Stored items
--- START ---

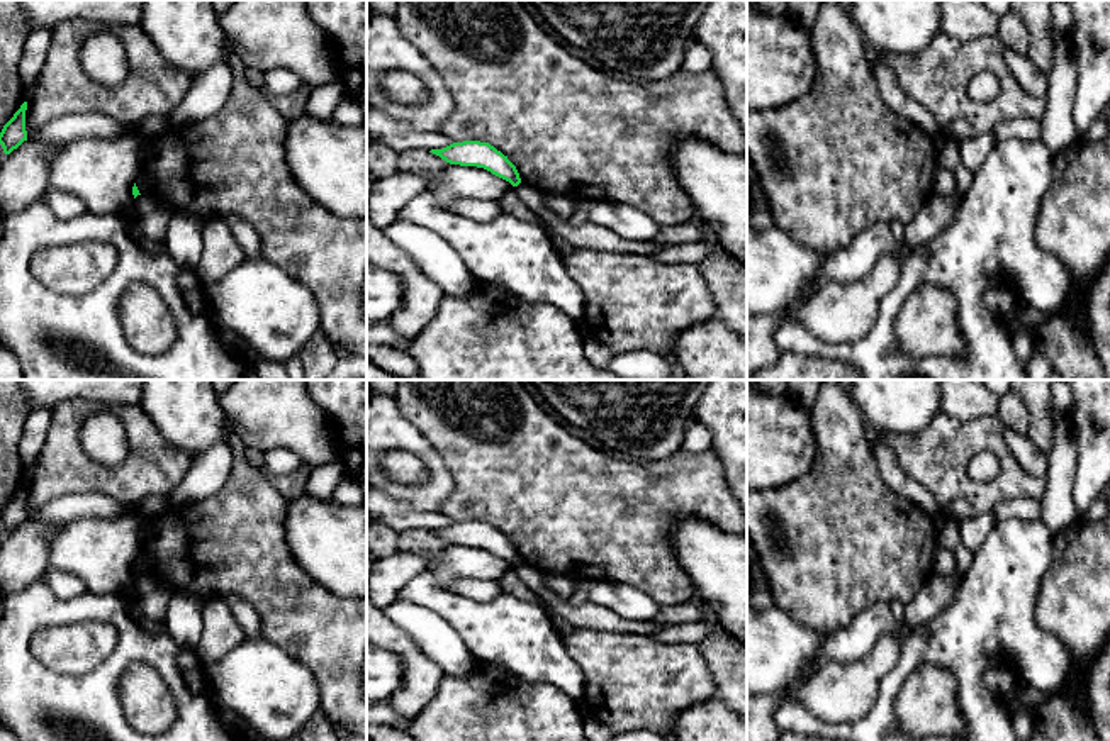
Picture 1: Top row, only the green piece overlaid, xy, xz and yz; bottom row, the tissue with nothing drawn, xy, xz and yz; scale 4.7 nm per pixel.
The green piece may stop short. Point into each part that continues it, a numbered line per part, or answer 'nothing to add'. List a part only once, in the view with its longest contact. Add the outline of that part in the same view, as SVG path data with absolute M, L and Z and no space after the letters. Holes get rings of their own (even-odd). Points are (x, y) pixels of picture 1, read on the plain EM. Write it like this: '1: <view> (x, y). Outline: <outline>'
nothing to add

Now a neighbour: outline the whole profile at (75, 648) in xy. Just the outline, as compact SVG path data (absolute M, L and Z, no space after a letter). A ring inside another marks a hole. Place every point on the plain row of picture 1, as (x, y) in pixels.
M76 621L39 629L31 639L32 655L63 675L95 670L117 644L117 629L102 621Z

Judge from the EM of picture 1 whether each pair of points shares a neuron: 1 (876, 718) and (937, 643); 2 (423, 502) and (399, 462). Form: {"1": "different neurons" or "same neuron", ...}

--- END ---

REQUIRED ACTION » Could you output all of the entries above exactly? Leave the pictures out.

SOLUTION BELOW »
Picture 1: Top row, only the green piece overlaid, xy, xz and yz; bottom row, the tissue with nothing drawn, xy, xz and yz; scale 4.7 nm per pixel.
The green piece may stop short. Point into each part that continues it, a numbered line per part, or answer 'nothing to add'. List a part only once, in the view with its longest contact. Add the outline of that part in the same view, as SVG path data with absolute M, L and Z and no space after the letters. Holes get rings of their own (even-odd). Points are (x, y) pixels of picture 1, read on the plain EM. Write it like this: '1: <view> (x, y). Outline: <outline>'
nothing to add

Now a neighbour: outline the whole profile at (75, 648) in xy. Just the outline, as compact SVG path data (absolute M, L and Z, no space after a letter). A ring inside another marks a hole. Place every point on the plain row of picture 1, as (x, y) in pixels.
M76 621L39 629L31 639L32 655L63 675L95 670L117 644L117 629L102 621Z

Judge from the EM of picture 1 whether each pair of points shares a neuron: 1 (876, 718) and (937, 643); 2 (423, 502) and (399, 462). Form: {"1": "different neurons" or "same neuron", ...}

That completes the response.